### ACTION ITEM
Return the data below unchanged. Drop any pictures.

(DATA BELOW)

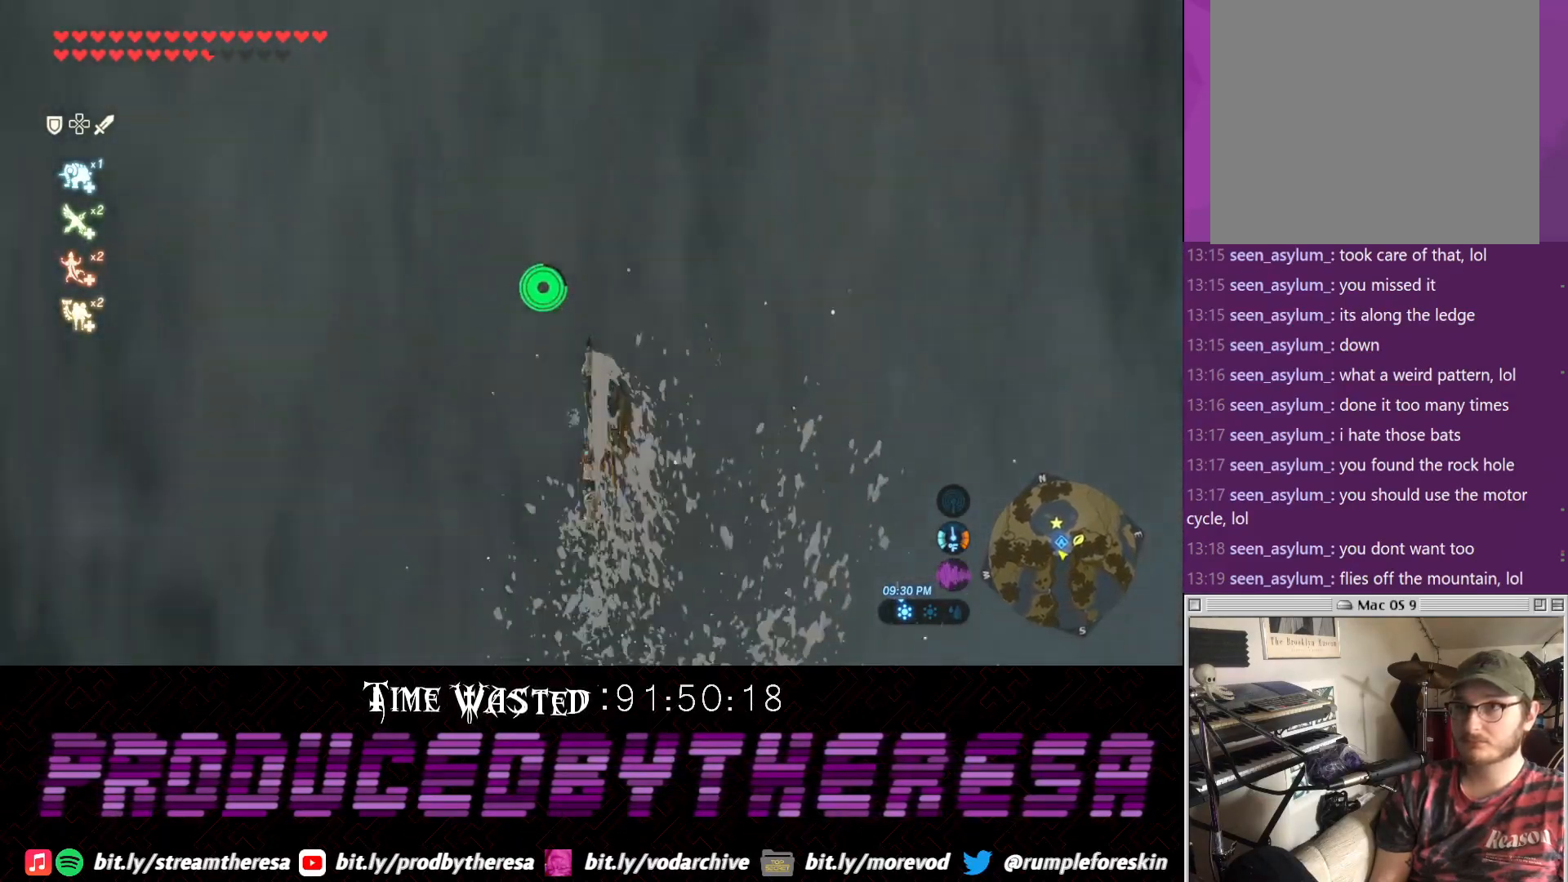
{"buttons": [], "left_stick": "center", "right_stick": "center", "events": []}
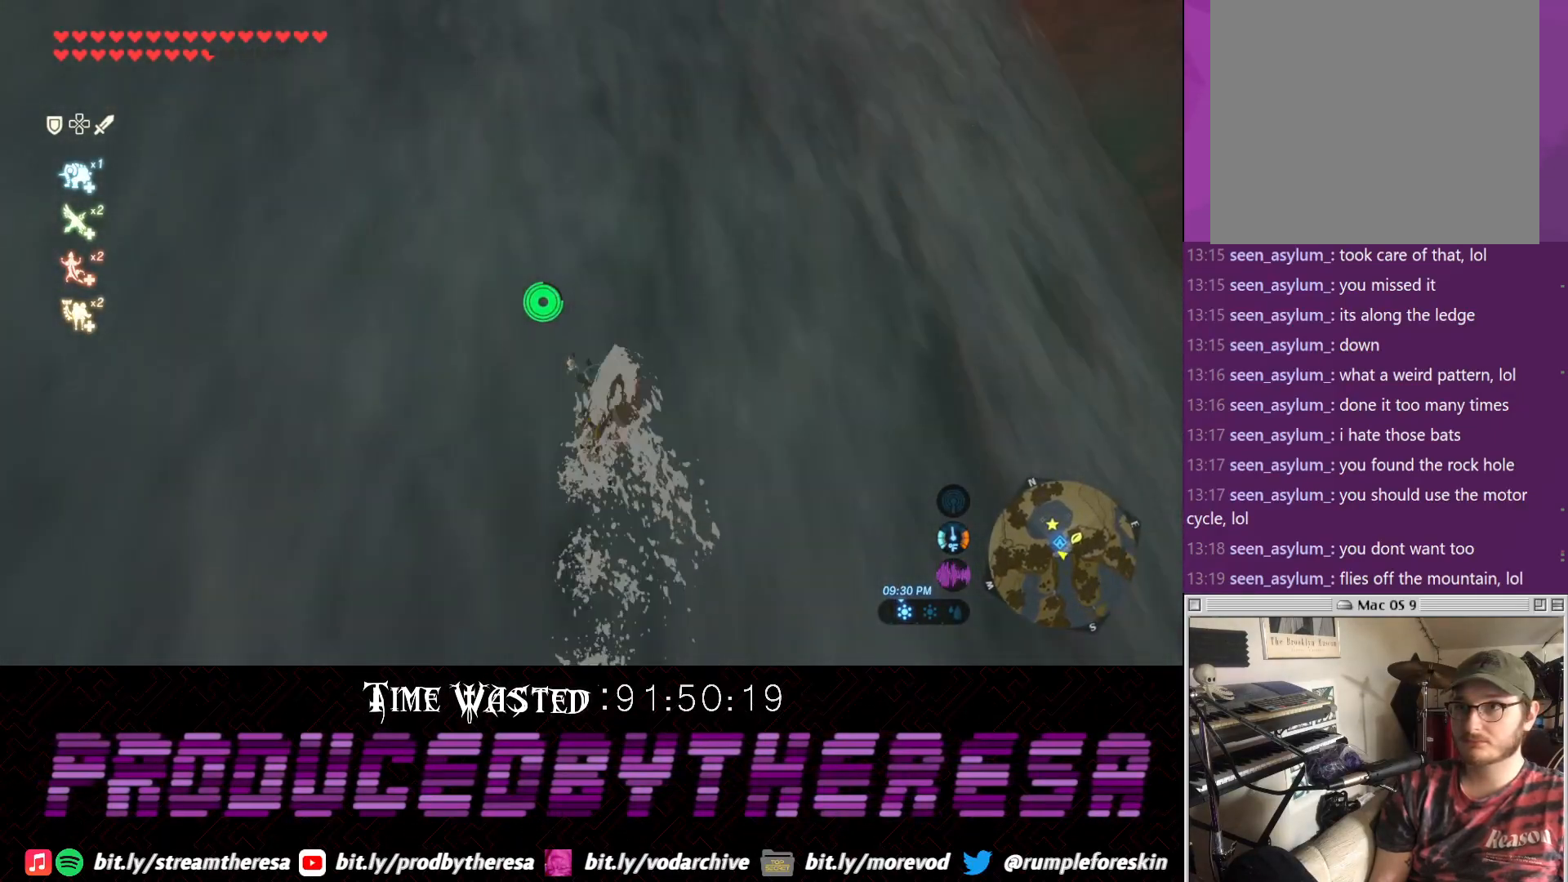
{"buttons": [], "left_stick": "center", "right_stick": "down", "events": [[333, "right_stick", "down"]]}
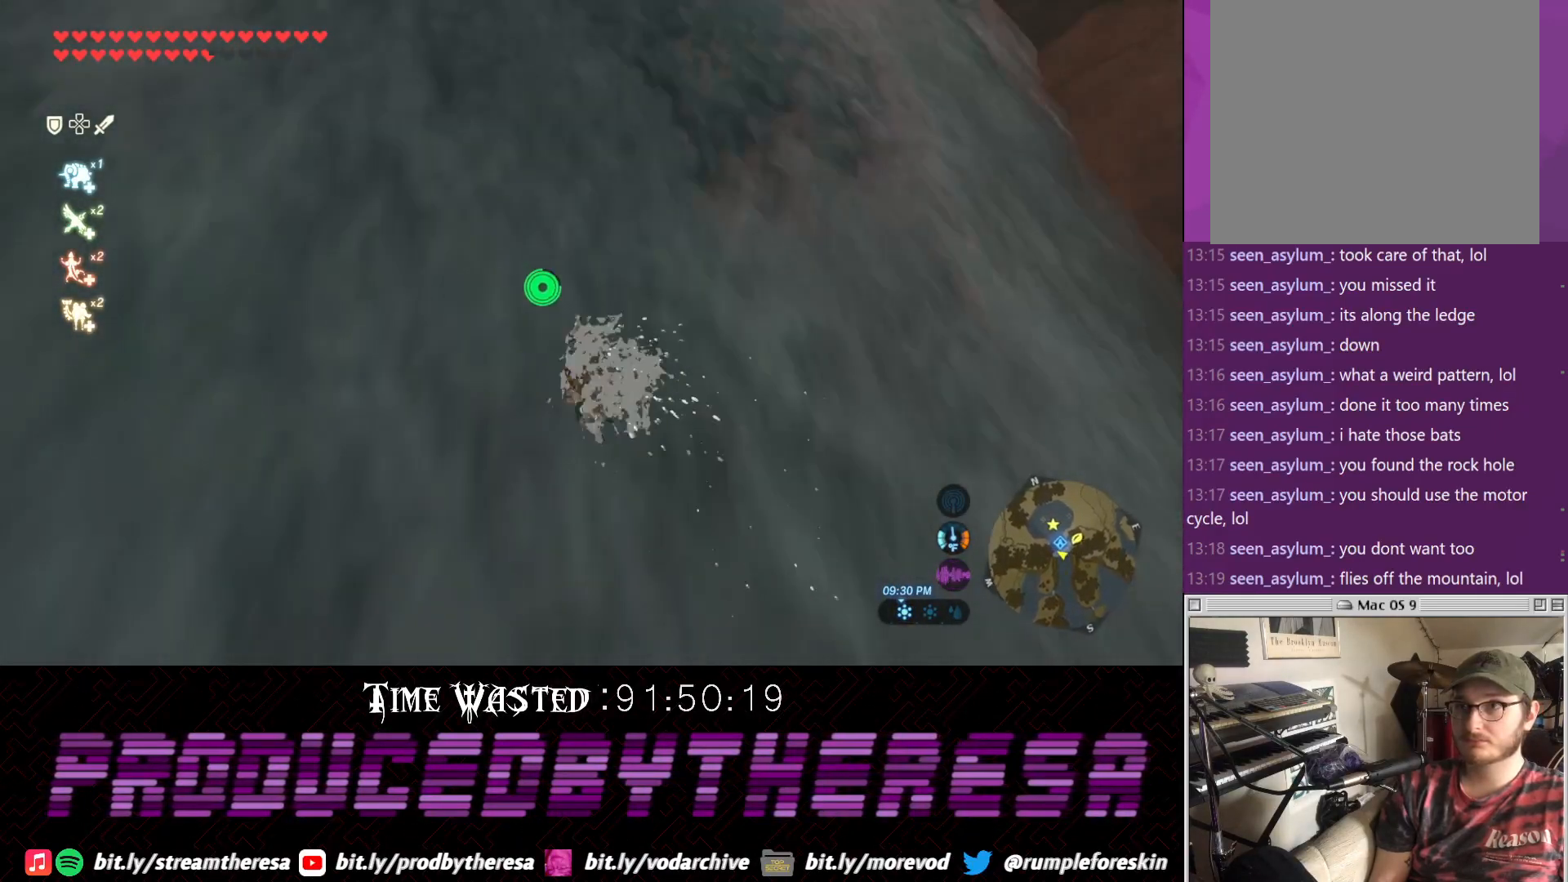
{"buttons": [], "left_stick": "center", "right_stick": "down", "events": []}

(End DATA BELOW)

### PROBLEM SOLUTION
{"buttons": [], "left_stick": "center", "right_stick": "center", "events": []}
{"buttons": [], "left_stick": "center", "right_stick": "down", "events": [[333, "right_stick", "down"]]}
{"buttons": [], "left_stick": "center", "right_stick": "down", "events": []}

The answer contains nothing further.